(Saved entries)

* * * *

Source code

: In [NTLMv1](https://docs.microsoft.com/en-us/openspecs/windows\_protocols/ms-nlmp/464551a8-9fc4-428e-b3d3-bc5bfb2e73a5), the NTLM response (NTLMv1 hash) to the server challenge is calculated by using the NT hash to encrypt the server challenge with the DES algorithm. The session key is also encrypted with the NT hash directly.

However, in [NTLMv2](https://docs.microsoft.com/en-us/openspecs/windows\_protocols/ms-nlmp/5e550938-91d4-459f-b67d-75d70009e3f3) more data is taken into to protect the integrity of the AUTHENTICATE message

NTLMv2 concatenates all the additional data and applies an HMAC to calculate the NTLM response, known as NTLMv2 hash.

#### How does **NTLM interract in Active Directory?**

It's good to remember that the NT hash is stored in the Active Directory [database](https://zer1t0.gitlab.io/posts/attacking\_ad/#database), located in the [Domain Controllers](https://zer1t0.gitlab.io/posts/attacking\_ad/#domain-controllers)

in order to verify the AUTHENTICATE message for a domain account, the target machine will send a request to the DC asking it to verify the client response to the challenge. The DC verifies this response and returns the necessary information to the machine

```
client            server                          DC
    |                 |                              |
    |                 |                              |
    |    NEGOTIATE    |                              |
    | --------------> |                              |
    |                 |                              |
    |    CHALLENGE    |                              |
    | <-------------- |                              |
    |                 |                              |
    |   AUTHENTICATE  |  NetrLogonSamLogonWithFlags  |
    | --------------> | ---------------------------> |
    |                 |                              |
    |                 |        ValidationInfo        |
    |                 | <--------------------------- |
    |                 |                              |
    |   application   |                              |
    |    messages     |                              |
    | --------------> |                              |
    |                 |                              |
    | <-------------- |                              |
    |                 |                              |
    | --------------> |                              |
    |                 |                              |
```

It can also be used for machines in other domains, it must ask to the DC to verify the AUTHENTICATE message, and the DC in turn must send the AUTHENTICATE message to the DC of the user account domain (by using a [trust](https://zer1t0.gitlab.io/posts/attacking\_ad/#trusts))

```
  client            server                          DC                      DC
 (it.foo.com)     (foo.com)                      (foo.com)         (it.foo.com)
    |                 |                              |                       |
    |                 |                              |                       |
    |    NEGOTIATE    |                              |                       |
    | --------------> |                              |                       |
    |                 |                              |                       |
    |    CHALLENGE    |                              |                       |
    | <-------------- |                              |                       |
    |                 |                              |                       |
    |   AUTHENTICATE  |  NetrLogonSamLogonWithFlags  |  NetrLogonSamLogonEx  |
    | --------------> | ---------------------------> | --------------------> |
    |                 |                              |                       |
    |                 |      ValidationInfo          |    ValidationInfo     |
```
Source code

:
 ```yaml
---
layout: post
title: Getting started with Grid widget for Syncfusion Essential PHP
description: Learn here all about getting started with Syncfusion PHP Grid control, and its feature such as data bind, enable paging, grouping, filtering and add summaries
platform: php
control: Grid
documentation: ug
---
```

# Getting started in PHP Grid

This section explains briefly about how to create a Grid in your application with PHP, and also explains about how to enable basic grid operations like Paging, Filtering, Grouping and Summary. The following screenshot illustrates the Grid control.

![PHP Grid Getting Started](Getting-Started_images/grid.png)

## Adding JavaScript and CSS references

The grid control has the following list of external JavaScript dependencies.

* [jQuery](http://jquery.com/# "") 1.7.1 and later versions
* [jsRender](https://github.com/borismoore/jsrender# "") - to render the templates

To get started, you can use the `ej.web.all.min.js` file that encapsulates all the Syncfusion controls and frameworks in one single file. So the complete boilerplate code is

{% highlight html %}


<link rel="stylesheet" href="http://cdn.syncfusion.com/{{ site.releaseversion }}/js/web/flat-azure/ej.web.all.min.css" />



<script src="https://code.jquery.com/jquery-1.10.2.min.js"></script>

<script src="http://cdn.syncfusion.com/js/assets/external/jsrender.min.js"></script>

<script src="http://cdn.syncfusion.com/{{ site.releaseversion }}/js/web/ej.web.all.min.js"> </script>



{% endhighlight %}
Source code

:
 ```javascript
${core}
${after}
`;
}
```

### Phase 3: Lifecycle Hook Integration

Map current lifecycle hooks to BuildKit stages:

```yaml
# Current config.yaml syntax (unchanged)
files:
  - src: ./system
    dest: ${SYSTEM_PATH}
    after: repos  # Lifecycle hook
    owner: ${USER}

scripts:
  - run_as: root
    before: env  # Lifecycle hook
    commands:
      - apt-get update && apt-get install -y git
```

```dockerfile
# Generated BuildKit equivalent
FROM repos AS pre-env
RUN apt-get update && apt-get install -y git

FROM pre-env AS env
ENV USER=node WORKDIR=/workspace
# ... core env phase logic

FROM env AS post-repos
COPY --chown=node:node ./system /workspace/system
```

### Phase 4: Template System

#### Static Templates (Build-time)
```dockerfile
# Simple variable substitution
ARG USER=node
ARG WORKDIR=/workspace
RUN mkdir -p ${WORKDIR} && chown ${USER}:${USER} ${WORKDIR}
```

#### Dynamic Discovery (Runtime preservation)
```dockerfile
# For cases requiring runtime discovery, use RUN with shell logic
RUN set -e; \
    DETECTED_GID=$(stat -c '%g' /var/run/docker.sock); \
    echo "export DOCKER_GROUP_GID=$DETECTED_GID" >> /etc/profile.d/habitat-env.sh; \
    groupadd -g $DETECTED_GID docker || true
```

* * * *

Your task ->
Type out the entries again, word for word.

Task result ->
Source code

: In [NTLMv1](https://docs.microsoft.com/en-us/openspecs/windows\_protocols/ms-nlmp/464551a8-9fc4-428e-b3d3-bc5bfb2e73a5), the NTLM response (NTLMv1 hash) to the server challenge is calculated by using the NT hash to encrypt the server challenge with the DES algorithm. The session key is also encrypted with the NT hash directly.

However, in [NTLMv2](https://docs.microsoft.com/en-us/openspecs/windows\_protocols/ms-nlmp/5e550938-91d4-459f-b67d-75d70009e3f3) more data is taken into to protect the integrity of the AUTHENTICATE message

NTLMv2 concatenates all the additional data and applies an HMAC to calculate the NTLM response, known as NTLMv2 hash.

#### How does **NTLM interract in Active Directory?**

It's good to remember that the NT hash is stored in the Active Directory [database](https://zer1t0.gitlab.io/posts/attacking\_ad/#database), located in the [Domain Controllers](https://zer1t0.gitlab.io/posts/attacking\_ad/#domain-controllers)

in order to verify the AUTHENTICATE message for a domain account, the target machine will send a request to the DC asking it to verify the client response to the challenge. The DC verifies this response and returns the necessary information to the machine

```
client            server                          DC
    |                 |                              |
    |                 |                              |
    |    NEGOTIATE    |                              |
    | --------------> |                              |
    |                 |                              |
    |    CHALLENGE    |                              |
    | <-------------- |                              |
    |                 |                              |
    |   AUTHENTICATE  |  NetrLogonSamLogonWithFlags  |
    | --------------> | ---------------------------> |
    |                 |                              |
    |                 |        ValidationInfo        |
    |                 | <--------------------------- |
    |                 |                              |
    |   application   |                              |
    |    messages     |                              |
    | --------------> |                              |
    |                 |                              |
    | <-------------- |                              |
    |                 |                              |
    | --------------> |                              |
    |                 |                              |
```

It can also be used for machines in other domains, it must ask to the DC to verify the AUTHENTICATE message, and the DC in turn must send the AUTHENTICATE message to the DC of the user account domain (by using a [trust](https://zer1t0.gitlab.io/posts/attacking\_ad/#trusts))

```
  client            server                          DC                      DC
 (it.foo.com)     (foo.com)                      (foo.com)         (it.foo.com)
    |                 |                              |                       |
    |                 |                              |                       |
    |    NEGOTIATE    |                              |                       |
    | --------------> |                              |                       |
    |                 |                              |                       |
    |    CHALLENGE    |                              |                       |
    | <-------------- |                              |                       |
    |                 |                              |                       |
    |   AUTHENTICATE  |  NetrLogonSamLogonWithFlags  |  NetrLogonSamLogonEx  |
    | --------------> | ---------------------------> | --------------------> |
    |                 |                              |                       |
    |                 |      ValidationInfo          |    ValidationInfo     |
```
Source code

:
 ```yaml
---
layout: post
title: Getting started with Grid widget for Syncfusion Essential PHP
description: Learn here all about getting started with Syncfusion PHP Grid control, and its feature such as data bind, enable paging, grouping, filtering and add summaries
platform: php
control: Grid
documentation: ug
---
```

# Getting started in PHP Grid

This section explains briefly about how to create a Grid in your application with PHP, and also explains about how to enable basic grid operations like Paging, Filtering, Grouping and Summary. The following screenshot illustrates the Grid control.

![PHP Grid Getting Started](Getting-Started_images/grid.png)

## Adding JavaScript and CSS references

The grid control has the following list of external JavaScript dependencies.

* [jQuery](http://jquery.com/# "") 1.7.1 and later versions
* [jsRender](https://github.com/borismoore/jsrender# "") - to render the templates

To get started, you can use the `ej.web.all.min.js` file that encapsulates all the Syncfusion controls and frameworks in one single file. So the complete boilerplate code is

{% highlight html %}


<link rel="stylesheet" href="http://cdn.syncfusion.com/{{ site.releaseversion }}/js/web/flat-azure/ej.web.all.min.css" />



<script src="https://code.jquery.com/jquery-1.10.2.min.js"></script>

<script src="http://cdn.syncfusion.com/js/assets/external/jsrender.min.js"></script>

<script src="http://cdn.syncfusion.com/{{ site.releaseversion }}/js/web/ej.web.all.min.js"> </script>



{% endhighlight %}
Source code

:
 ```javascript
${core}
${after}
`;
}
```

### Phase 3: Lifecycle Hook Integration

Map current lifecycle hooks to BuildKit stages:

```yaml
# Current config.yaml syntax (unchanged)
files:
  - src: ./system
    dest: ${SYSTEM_PATH}
    after: repos  # Lifecycle hook
    owner: ${USER}

scripts:
  - run_as: root
    before: env  # Lifecycle hook
    commands:
      - apt-get update && apt-get install -y git
```

```dockerfile
# Generated BuildKit equivalent
FROM repos AS pre-env
RUN apt-get update && apt-get install -y git

FROM pre-env AS env
ENV USER=node WORKDIR=/workspace
# ... core env phase logic

FROM env AS post-repos
COPY --chown=node:node ./system /workspace/system
```

### Phase 4: Template System

#### Static Templates (Build-time)
```dockerfile
# Simple variable substitution
ARG USER=node
ARG WORKDIR=/workspace
RUN mkdir -p ${WORKDIR} && chown ${USER}:${USER} ${WORKDIR}
```

#### Dynamic Discovery (Runtime preservation)
```dockerfile
# For cases requiring runtime discovery, use RUN with shell logic
RUN set -e; \
    DETECTED_GID=$(stat -c '%g' /var/run/docker.sock); \
    echo "export DOCKER_GROUP_GID=$DETECTED_GID" >> /etc/profile.d/habitat-env.sh; \
    groupadd -g $DETECTED_GID docker || true
```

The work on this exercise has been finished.